An even worse way of cheating would be to do "some" undetermined amount of tests while getting "feedback" about the confidence, and reporting the highest number as the figure of how likely you were not just guessing. If you do 50 tests and at some point you reach 20/30 but you end up with a 25/50 then the chance of you not guessing is not high just because you got a lucky streak at around 30 tests. The parts of the trial that says you were likely just guessing shouldn't be ignored just because that is not what you want to see.
Again, the problem isn't that you check your results, the problem is that based on this result, you decide when to stop. If you first decide that you do x amount of tests no matter what, then checking the result of each trial won't skew the result. As an example, the chance of getting a heads (or tails) streak during 100 trials is way higher than getting way more heads (or tails) right at the 100th trial. If you don't decide on how much trials you are doing, you are effectively doing the test the first way I described and because of that, the equation used by the developer for calculating how likely the tester guessed is not correct. This is not mambo jambo as you put it, it's how math and probabilities work.
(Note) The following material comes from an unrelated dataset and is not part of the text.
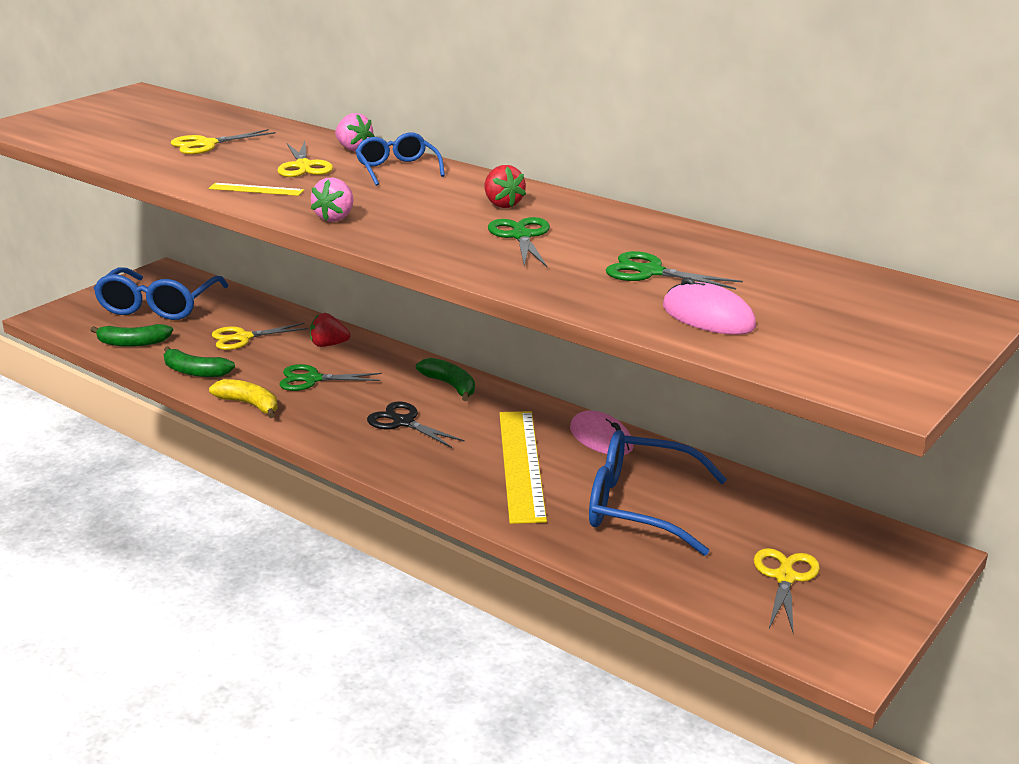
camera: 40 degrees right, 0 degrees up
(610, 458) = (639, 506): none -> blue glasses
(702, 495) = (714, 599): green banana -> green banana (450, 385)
I've made a script because I wanted to check how much this cheats the result. It effectively creates the outcome 500 trials using a random number generator and reports how likely the results were not chosen randomly after each trial. It uses the same formula that your abx tester does which is n choose k divided by 2^n summed together for each X=k. You can fill in the outcomes yourself and compare it to the tester.
The script highlights the rows where the formula reports that the guess was "likely not random "(>95%) and prints them on the console. The console also reports the highest chance of not guessing.
https://jsbin.com/lalativife/1/edit?js,console,output
All i have to do is run the js a couple of times to get not just one but streaks of 95% chance of not guessing. Almost every run the highest chance of not guessing is way above 70%. The outcome is created by a random number generator but despite this, it's still easy to get long streaks of what looks like the outcome of the trials weren't likely randomized.
It looks like if the ABX test is done the way you do it, it is fairly easy to get 95% confidence of not guessing just by picking something randomly but doing enough tests and stopping at just the right time.
Of course, there wouldn't be any discussion about conditional probabilities if you clearly heard some difference and didn't pick the wrong answer so often. Picking the correct answer 20 times out of 33 on average is still quite random, not deterministic which is what the outcome of the test should be if the difference is clearly heard.